It has become a hackneyed observation among skeptics to ridicule the current 2010 operating-profit forecast for the Standard & Poor's 500 of more than $75, up what seems a giddy 36% from the 2009 consensus of $55, and $62 last year.
Yet the index itself has seen massive turnover in its makeup, with more than one-tenth of its constituents changed since early 2008.
Michael Cembalest of JPMorgan Global Wealth Management recently calculated that today's S&P 500 members collectively had $69 in operating profit in 2008. Which means the 2010 consensus number essentially projects about 9% growth next year over the level in 2008 -- a year in which the economy tanked in the final quarter.
Meanwhile, companies are performing their own version of consumers' "cash-out refinancing" binge of several years ago, seizing on historically low interest rates and highly receptive debt markets to raise cheap, long-term capital. Some $700 billion in corporate debt has been sold year to date by U.S. issuers, more than was raised all of last year.
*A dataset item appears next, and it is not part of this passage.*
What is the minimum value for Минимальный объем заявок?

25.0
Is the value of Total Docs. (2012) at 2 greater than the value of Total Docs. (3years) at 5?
Companies have the means, therefore, to spend and hire a bit more forcefully if they see the chance and so choose. This doesn't mean they will. Nor does it mean that the market hasn't already gone a long way toward pricing in the relative good health of the corporate sector.
But this reality should, for now, insulate the market from a substantial reversal, unless the economic numbers start turning convincingly and consistently for the worse.